- SET EXERCISE
From the image dataset lesson below, extract the passage starting at "Learning objectives" and ending at "Google image searches.", copied word for word.

- SOURCE TEXT
>> begin
Learning objectives

In this lecture we will create an image dataset that we can then use in the next lecture to build an image classifier. To get labeled data we will download the images from Google image searches.

You should learn how to create new dataset, look at examples and save the dataset.

References

This lesson prepares for lesson 15 where we will create an image classifier. This content will be similar to the first lesson of the fastai course. If you have time we recommend watching the the lesson recording.

Practical Deep Learning for Coders - Lesson 1: Image classification by fastai [video]

Homework

Create at least one image dataset.

Goal

Before we can create an image classifier we need to create a dataset with training data. We could you one of the standard image datasets but in real life you usually need to be creative to get enough labeled data for your use-case. We will download images from Google search to download images corresponding to a certain category.

At the end of this notebook you should have at least one dataset with images of different categories. The format of the dataset should be the following:

data 
│
└───dog_vs_cat_dataset
    │
    └───cat
    │   │   cat_img_1.png
    │   │   cat_img_2.png
    │   │   ...
    │
    └───dog
        │   dog_img_1.png
        │   dog_img_2.png
        │   ...

This is the same structure we already encountered when we trained a text classifier with ULMFiT in the last lecture. Every class (i.e. image label) is contained in a folder that is named after the class. We built a helper class called ImageDownloader that we can use to set this up. This class also downloads Google image search results automatically into these folders.

Prerequisites

In order to get the images from Google search we need the chromium-chromedriver. If you run this notebook on binder chromium-chromedriver is already installed. If you want to install it on an other machine you need to install it manually. On a linux machine this can be done with the following commands:

# ! apt-get update
# ! apt-get install chromium-chromedriver

For more information visit https://www.chromium.org/.

Install fastai library

First we need to install the fastai library since we need some of its helper functions to download images and then also visualise the downloaded images.

Note: This step might take a few minutes.

!pip install fastai --no-cache-dir -qq

Import

Then we can import the ImageDownloader and the fastai helper functions.

# uncomment if running locally or on Google Colab
# !pip install --upgrade dslectures

from dslectures.image_downloader import ImageDownloader
from fastai.vision import *

Create dataset

Now we need to define where we want to save the dataset and what it should be called. As usual, we save it in the ../data/ folder. In this example I want to create a memes dataset.

data_path = Path('../data/')
dataset_name = 'memes'

With this information we can create a new ImageDownloader object.

img_dl = ImageDownloader(data_path, dataset_name)

This will also create a new folder in the data_path called 'meme':

data_path.ls()
>> end
- AVAILABLE DATA
>> begin
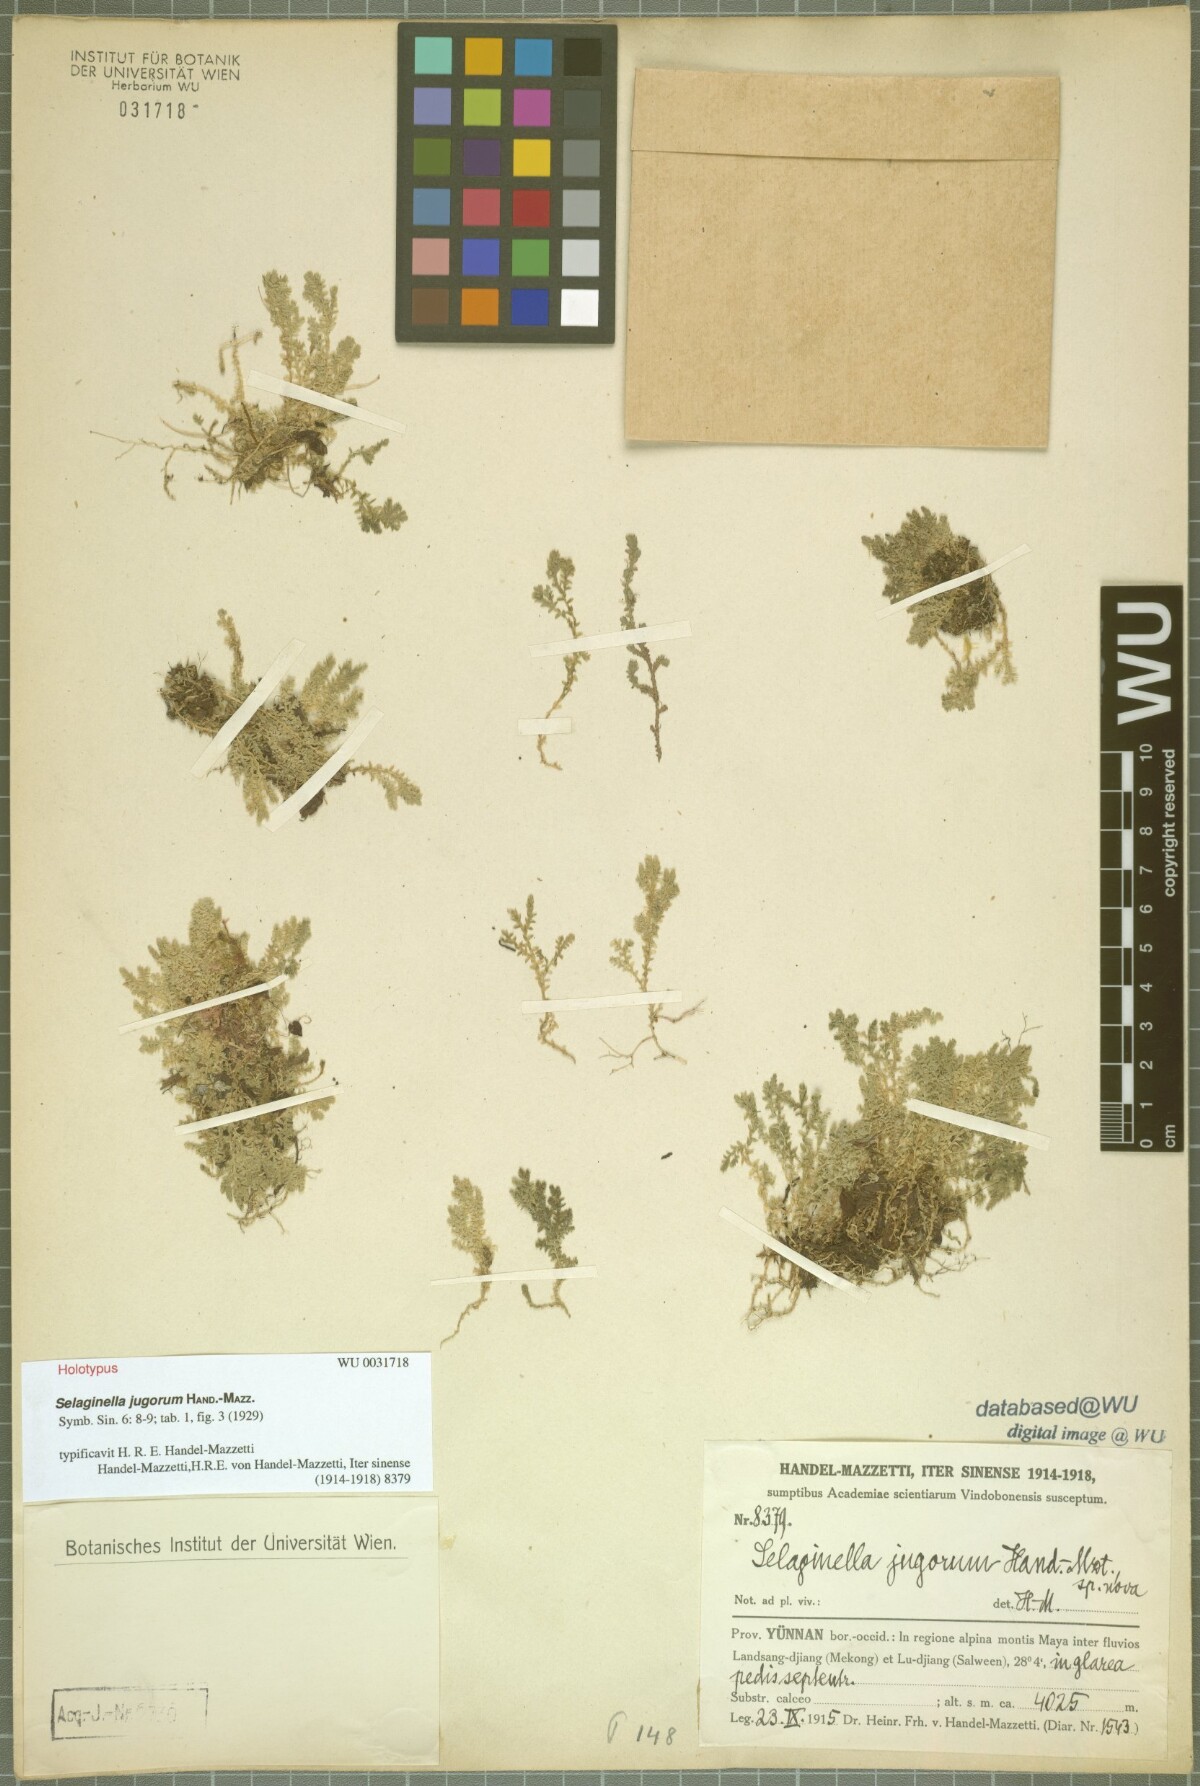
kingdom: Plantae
>> end
- RESULT BELOW
Learning objectives

In this lecture we will create an image dataset that we can then use in the next lecture to build an image classifier. To get labeled data we will download the images from Google image searches.